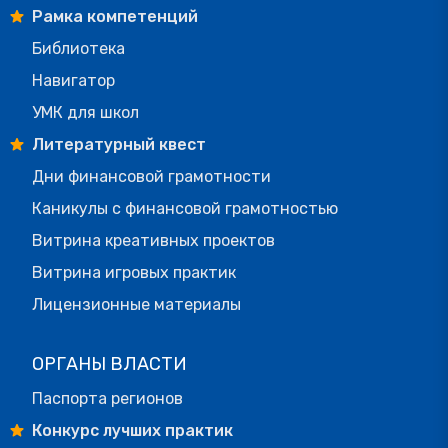
Рамка компетенций
Библиотека
Навигатор
УМК для школ
Литературный квест
Дни финансовой грамотности
Каникулы с финансовой грамотностью
Витрина креативных проектов
Витрина игровых практик
Лицензионные материалы
ОРГАНЫ ВЛАСТИ
Паспорта регионов
Конкурс лучших практик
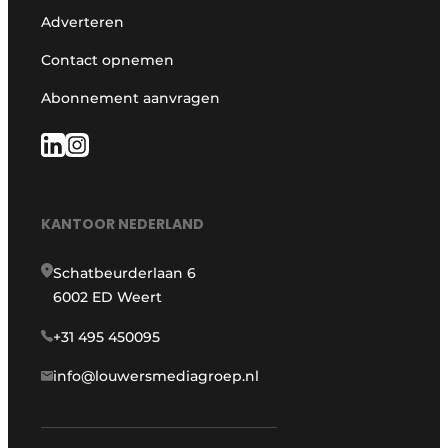
Adverteren
Contact opnemen
Abonnement aanvragen
KANTOOR NEDERLAND
Schatbeurderlaan 6
6002 ED Weert
+31 495 450095
info@louwersmediagroep.nl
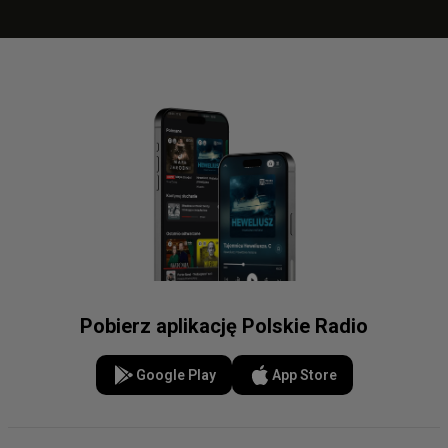
Pobierz aplikację Polskie Radio
Google Play
App Store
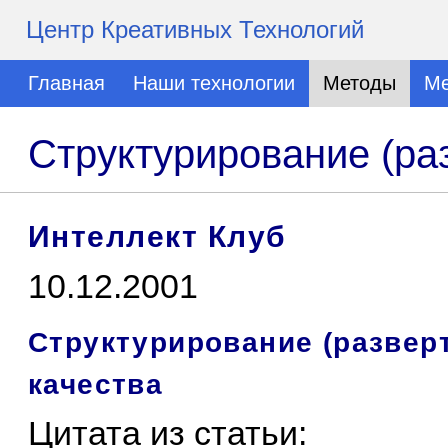
Центр Креативных Технологий
Главная
Наши технологии
Методы
Ме
Структурирование (ра
Интеллект Клуб
10.12.2001
Структурирование (развер
качества
Цитата из статьи:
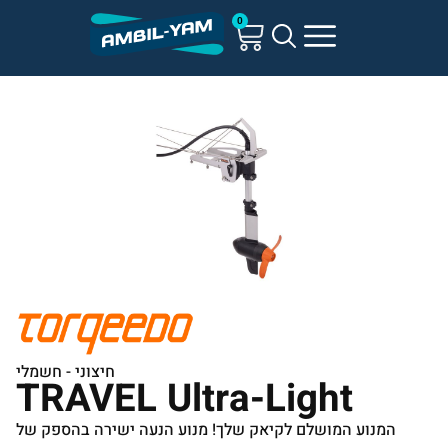
0
חיצוני - חשמלי
TRAVEL Ultra-Light
המנוע המושלם לקיאק שלך! מנוע הנעה ישירה בהספק של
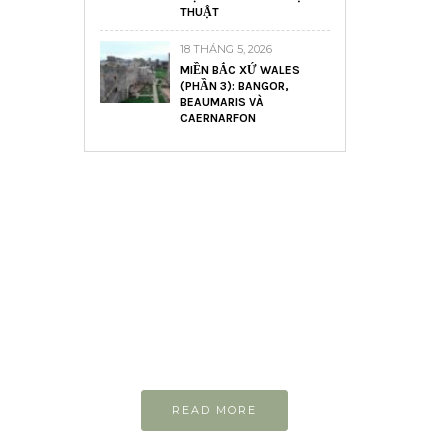
THUẬT
18 THÁNG 5, 2026
MIỀN BẮC XỨ WALES
(PHẦN 3): BANGOR,
BEAUMARIS VÀ
CAERNARFON
READ AND LEARN
Inspiring articles
Những bài viết hay tớ lưu lại để
cùng đọc
READ MORE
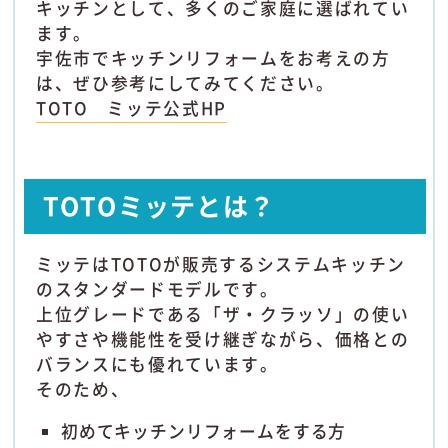
キッチンとして、多くのご家庭に選ばれてい
ます。
宇佐市でキッチンリフォームをお考えの方
は、ぜひ参考にしてみてください。
TOTO ミッテ公式HP
TOTOミッテとは？
ミッテはTOTOが販売するシステムキッチン
のスタンダードモデルです。
上位グレードである「ザ・クラッソ」の使い
やすさや機能性を受け継ぎながら、価格との
バランスにも優れています。
そのため、
初めてキッチンリフォームをする方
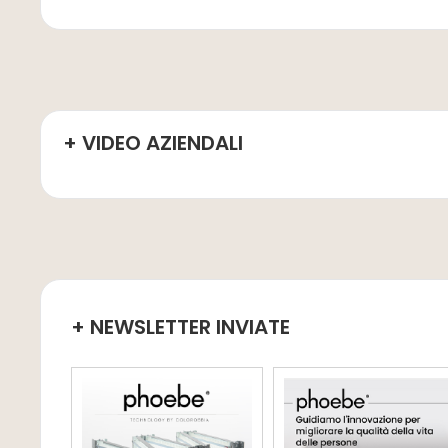
+ VIDEO AZIENDALI
+ NEWSLETTER INVIATE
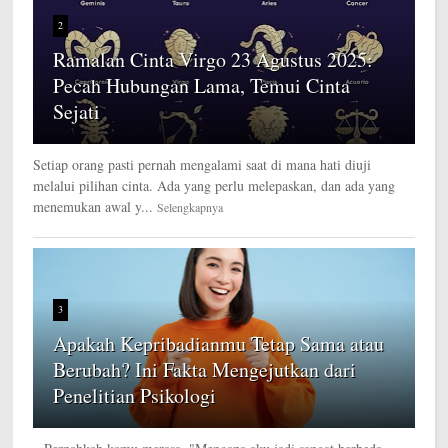
2
Ramalan Cinta Virgo 23 Agustus 2025:
Pecah Hubungan Lama, Temui Cinta
Sejati
Setiap orang pasti pernah mengalami saat di mana hati diuji
melalui pilihan cinta. Ada yang perlu melepaskan, dan ada yang
menemukan awal y...
Selengkapnya
3
Apakah Kepribadianmu Tetap Sama atau
Berubah? Ini Fakta Mengejutkan dari
Penelitian Psikologi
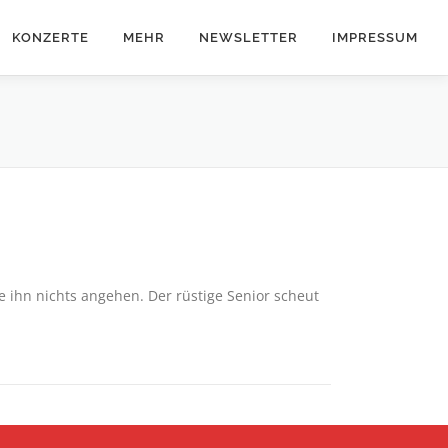
KONZERTE
MEHR
NEWSLETTER
IMPRESSUM
e ihn nichts angehen. Der rüstige Senior scheut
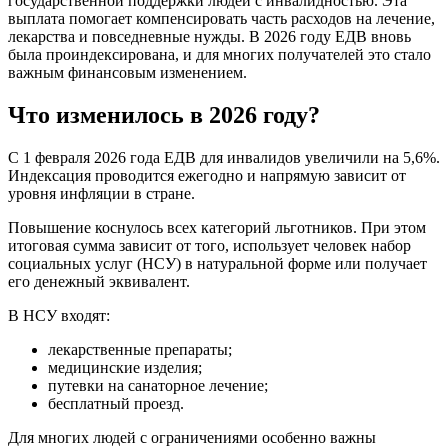
государственной поддержки людей с инвалидностью. Эта
выплата помогает компенсировать часть расходов на лечение,
лекарства и повседневные нужды. В 2026 году ЕДВ вновь
была проиндексирована, и для многих получателей это стало
важным финансовым изменением.
Что изменилось в 2026 году?
С 1 февраля 2026 года ЕДВ для инвалидов увеличили на 5,6%.
Индексация проводится ежегодно и напрямую зависит от
уровня инфляции в стране.
Повышение коснулось всех категорий льготников. При этом
итоговая сумма зависит от того, использует человек набор
социальных услуг (НСУ) в натуральной форме или получает
его денежный эквивалент.
В НСУ входят:
лекарственные препараты;
медицинские изделия;
путевки на санаторное лечение;
бесплатный проезд.
Для многих людей с ограничениями особенно важны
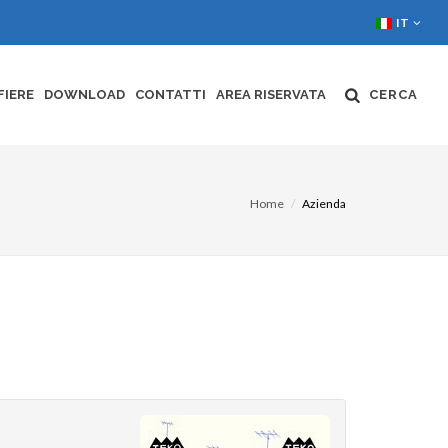
IT
FIERE
DOWNLOAD
CONTATTI
AREA RISERVATA
CERCA
Home
Azienda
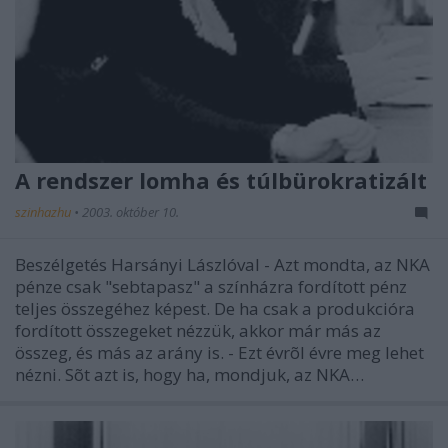
A rendszer lomha és túlbürokratizált
szinhazhu
•
2003. október 10.
Beszélgetés Harsányi Lászlóval - Azt mondta, az NKA
pénze csak "sebtapasz" a színházra fordított pénz
teljes összegéhez képest. De ha csak a produkcióra
fordított összegeket nézzük, akkor már más az
összeg, és más az arány is. - Ezt évrõl évre meg lehet
nézni. Sõt azt is, hogy ha, mondjuk, az NKA…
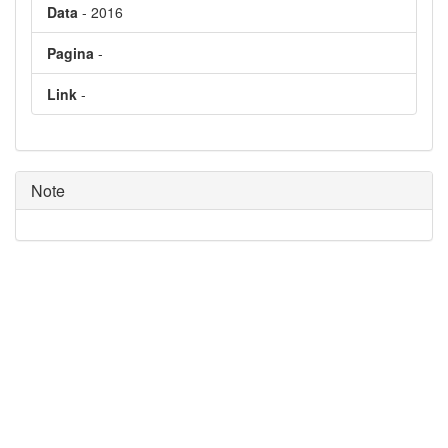
Data
- 2016
Pagina
-
Link
-
Note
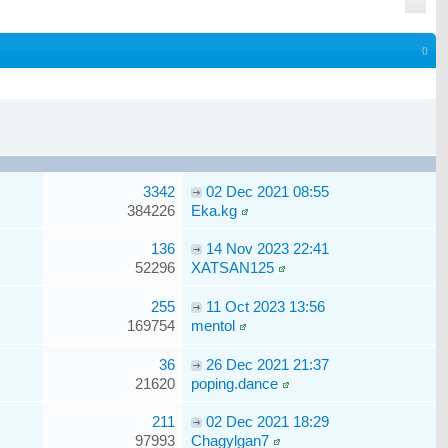
()
3342
02 Dec 2021 08:55
384226
Eka.kg
136
14 Nov 2023 22:41
52296
XATSAN125
255
11 Oct 2023 13:56
169754
mentol
36
26 Dec 2021 21:37
21620
poping.dance
211
02 Dec 2021 18:29
97993
Chagylgan7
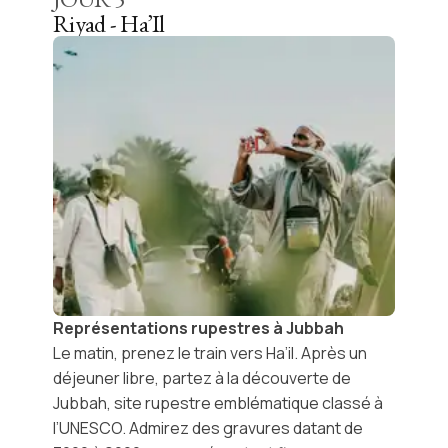
Riyad - Ha’Il
Représentations rupestres à Jubbah
Le matin, prenez le train vers
Ha’il
. Après un
déjeuner libre, partez à la découverte de
Jubbah
, site rupestre emblématique classé à
l’
UNESCO
. Admirez des gravures datant de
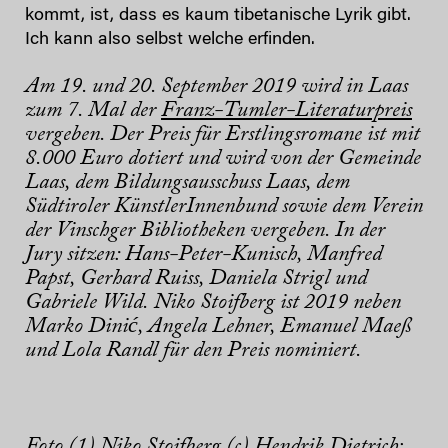
kommt, ist, dass es kaum tibetanische Lyrik gibt.
Ich kann also selbst welche erfinden.
Am 19. und 20. September 2019 wird in Laas
zum 7. Mal der
Franz-Tumler-Literaturpreis
vergeben. Der Preis für Erstlingsromane ist mit
8.000 Euro dotiert und wird von der Gemeinde
Laas, dem Bildungsausschuss Laas, dem
Südtiroler KünstlerInnenbund sowie dem Verein
der Vinschger Bibliotheken vergeben. In der
Jury sitzen: Hans-Peter-Kunisch, Manfred
Papst, Gerhard Ruiss, Daniela Strigl und
Gabriele Wild.
Niko Stoifberg ist 2019 neben
Marko Dinić, Angela Lehner, Emanuel Maeß
und Lola Randl für den Preis nominiert.
Foto (1) Niko Stoifberg (c) Hendrik Dietrich;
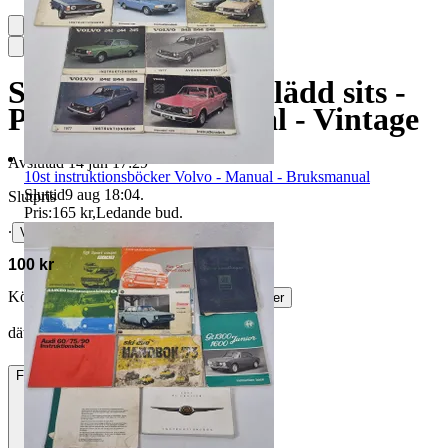
Sittpuff i trä med klädd sits -
Pall - Puff - 1900-tal - Vintage
Avslutad
14 jun 17:29
10st instruktionsböcker Volvo - Manual - Bruksmanual
Sluttid
9 aug 18:04
.
Slutpris
Pris:
165 kr
,
Ledande bud
.
∙
Visa bud
100 kr
Köparskydd är valfritt hos företag.
Läs mer
dätä vann auktionen
Frakt
229 kr DSV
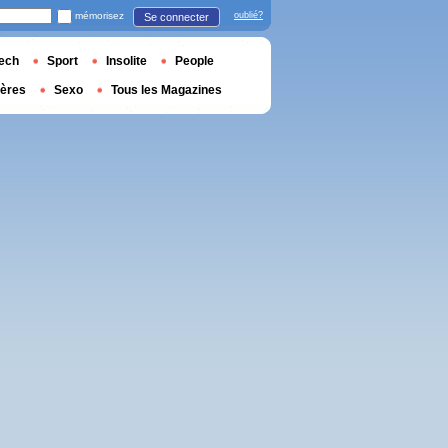
mémorisez
oublié?
Se connecter
ech
Sport
Insolite
People
ières
Sexo
Tous les Magazines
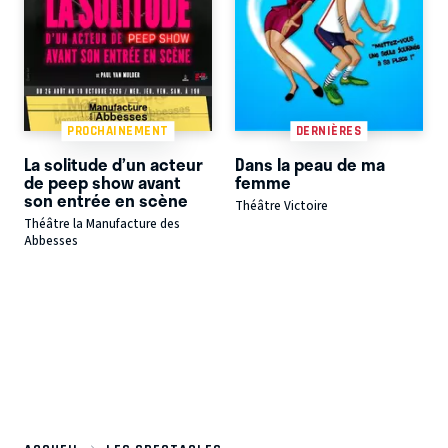
PROCHAINEMENT
DERNIÈRES
La solitude d’un acteur
Dans la peau de ma
de peep show avant
femme
son entrée en scène
Théâtre Victoire
Théâtre la Manufacture des
Abbesses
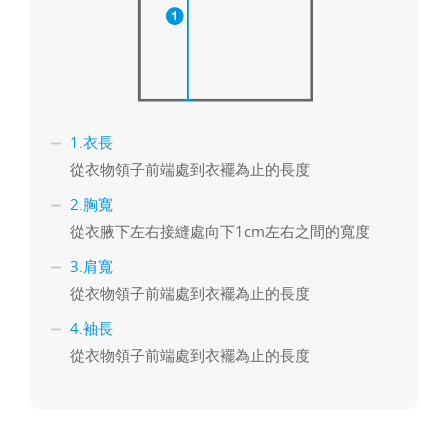
1.衣長
從衣物領子前端處到衣襬為止的長度
2.胸寬
從衣腋下左右接縫處向下1cm左右之間的寬度
3.肩寬
從衣物領子前端處到衣襬為止的長度
4.袖長
從衣物領子前端處到衣襬為止的長度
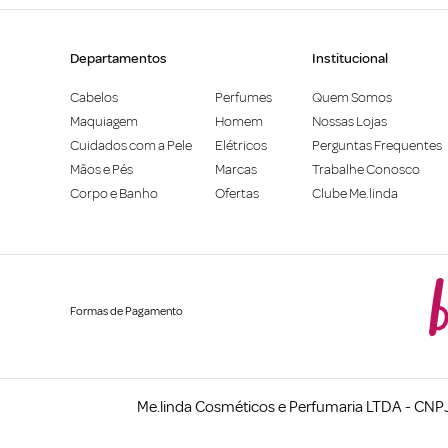
Departamentos
Institucional
Cabelos
Perfumes
Quem Somos
Maquiagem
Homem
Nossas Lojas
Cuidados com a Pele
Elétricos
Perguntas Frequentes
Mãos e Pés
Marcas
Trabalhe Conosco
Corpo e Banho
Ofertas
Clube Me.linda
Formas de Pagamento
Me.linda Cosméticos e Perfumaria LTDA - CNPJ:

▶ PROBLEM REQUIREMENTS: Return the data exactly. Pictures stay out.

▶ ANSWER AREA:
Рамка компетенций
Библиотека
Навигатор
УМК для школ
Литературный квест
Дни финансовой грамотности
Каникулы с финансовой грамотностью
Витрина креативных проектов
Витрина игровых практик
Лицензионные материалы
ОРГАНЫ ВЛАСТИ
Паспорта регионов
Конкурс лучших практик
Adverteren
Contact opnemen
Abonnement aanvragen
KANTOOR NEDERLAND
Schatbeurderlaan 6
6002 ED Weert
+31 495 450095
info@louwersmediagroep.nl
Pobierz aplikację Polskie Radio
Google Play
App Store
Центр Креативных Технологий
Главная
Наши технологии
Методы
Ме
Структурирование (ра
Интеллект Клуб
10.12.2001
Структурирование (развер
качества
Цитата из статьи:
0
חיצוני - חשמלי
TRAVEL Ultra-Light
המנוע המושלם לקיאק שלך! מנוע הנעה ישירה בהספק של
THUẬT
18 THÁNG 5, 2026
MIỀN BẮC XỨ WALES
(PHẦN 3): BANGOR,
BEAUMARIS VÀ
CAERNARFON
READ AND LEARN
Inspiring articles
Những bài viết hay tớ lưu lại để
cùng đọc
READ MORE
キッチンとして、多くのご家庭に選ばれてい
ます。
宇佐市でキッチンリフォームをお考えの方
は、ぜひ参考にしてみてください。
TOTO ミッテ公式HP
TOTOミッテとは？
ミッテはTOTOが販売するシステムキッチン
のスタンダードモデルです。
上位グレードである「ザ・クラッソ」の使い
やすさや機能性を受け継ぎながら、価格との
バランスにも優れています。
そのため、
初めてキッチンリフォームをする方
+ VIDEO AZIENDALI
+ NEWSLETTER INVIATE
2
Ramalan Cinta Virgo 23 Agustus 2025:
Pecah Hubungan Lama, Temui Cinta
Sejati
Setiap orang pasti pernah mengalami saat di mana hati diuji
melalui pilihan cinta. Ada yang perlu melepaskan, dan ada yang
menemukan awal y...
Selengkapnya
3
Apakah Kepribadianmu Tetap Sama atau
Berubah? Ini Fakta Mengejutkan dari
Penelitian Psikologi
KONZERTE
MEHR
NEWSLETTER
IMPRESSUM
e ihn nichts angehen. Der rüstige Senior scheut
государственной поддержки людей с инвалидностью. Эта
выплата помогает компенсировать часть расходов на лечение,
лекарства и повседневные нужды. В 2026 году ЕДВ вновь
была проиндексирована, и для многих получателей это стало
важным финансовым изменением.
Что изменилось в 2026 году?
С 1 февраля 2026 года ЕДВ для инвалидов увеличили на 5,6%.
Индексация проводится ежегодно и напрямую зависит от
уровня инфляции в стране.
Повышение коснулось всех категорий льготников. При этом
итоговая сумма зависит от того, использует человек набор
социальных услуг (НСУ) в натуральной форме или получает
его денежный эквивалент.
В НСУ входят:
лекарственные препараты;
медицинские изделия;
путевки на санаторное лечение;
бесплатный проезд.
Для многих людей с ограничениями особенно важны
IT
FIERE
DOWNLOAD
CONTATTI
AREA RISERVATA
CERCA
Home
Azienda
A rendszer lomha és túlbürokratizált
szinhazhu
•
2003. október 10.
Beszélgetés Harsányi Lászlóval - Azt mondta, az NKA
pénze csak "sebtapasz" a színházra fordított pénz
teljes összegéhez képest. De ha csak a produkcióra
fordított összegeket nézzük, akkor már más az
összeg, és más az arány is. - Ezt évrõl évre meg lehet
nézni. Sõt azt is, hogy ha, mondjuk, az NKA…
Data
- 2016
Pagina
-
Link
-
Note
()
3342
02 Dec 2021 08:55
384226
Eka.kg
136
14 Nov 2023 22:41
52296
XATSAN125
255
11 Oct 2023 13:56
169754
mentol
36
26 Dec 2021 21:37
21620
poping.dance
211
02 Dec 2021 18:29
97993
Chagylgan7
Riyad - Ha’Il
Représentations rupestres à Jubbah
Le matin, prenez le train vers
Ha’il
. Après un
déjeuner libre, partez à la découverte de
Jubbah
, site rupestre emblématique classé à
l’
UNESCO
. Admirez des gravures datant de
kommt, ist, dass es kaum tibetanische Lyrik gibt.
Ich kann also selbst welche erfinden.
Am 19. und 20. September 2019 wird in Laas
zum 7. Mal der
Franz-Tumler-Literaturpreis
vergeben. Der Preis für Erstlingsromane ist mit
8.000 Euro dotiert und wird von der Gemeinde
Laas, dem Bildungsausschuss Laas, dem
Südtiroler KünstlerInnenbund sowie dem Verein
der Vinschger Bibliotheken vergeben. In der
Jury sitzen: Hans-Peter-Kunisch, Manfred
Papst, Gerhard Ruiss, Daniela Strigl und
Gabriele Wild.
Niko Stoifberg ist 2019 neben
Marko Dinić, Angela Lehner, Emanuel Maeß
und Lola Randl für den Preis nominiert.
Foto (1) Niko Stoifberg (c) Hendrik Dietrich;
Sittpuff i trä med klädd sits -
Pall - Puff - 1900-tal - Vintage
Avslutad
14 jun 17:29
10st instruktionsböcker Volvo - Manual - Bruksmanual
Sluttid
9 aug 18:04
.
Slutpris
Pris:
165 kr
,
Ledande bud
.
∙
Visa bud
100 kr
Köparskydd är valfritt hos företag.
Läs mer
dätä vann auktionen
Frakt
229 kr DSV
mémorisez
oublié?
Se connecter
ech
Sport
Insolite
People
ières
Sexo
Tous les Magazines
PROCHAINEMENT
DERNIÈRES
La solitude d’un acteur
Dans la peau de ma
de peep show avant
femme
son entrée en scène
Théâtre Victoire
Théâtre la Manufacture des
Abbesses
1.衣長
從衣物領子前端處到衣襬為止的長度
2.胸寬
從衣腋下左右接縫處向下1cm左右之間的寬度
3.肩寬
從衣物領子前端處到衣襬為止的長度
4.袖長
從衣物領子前端處到衣襬為止的長度
Departamentos
Institucional
Cabelos
Perfumes
Quem Somos
Maquiagem
Homem
Nossas Lojas
Cuidados com a Pele
Elétricos
Perguntas Frequentes
Mãos e Pés
Marcas
Trabalhe Conosco
Corpo e Banho
Ofertas
Clube Me.linda
Formas de Pagamento
Me.linda Cosméticos e Perfumaria LTDA - CNPJ:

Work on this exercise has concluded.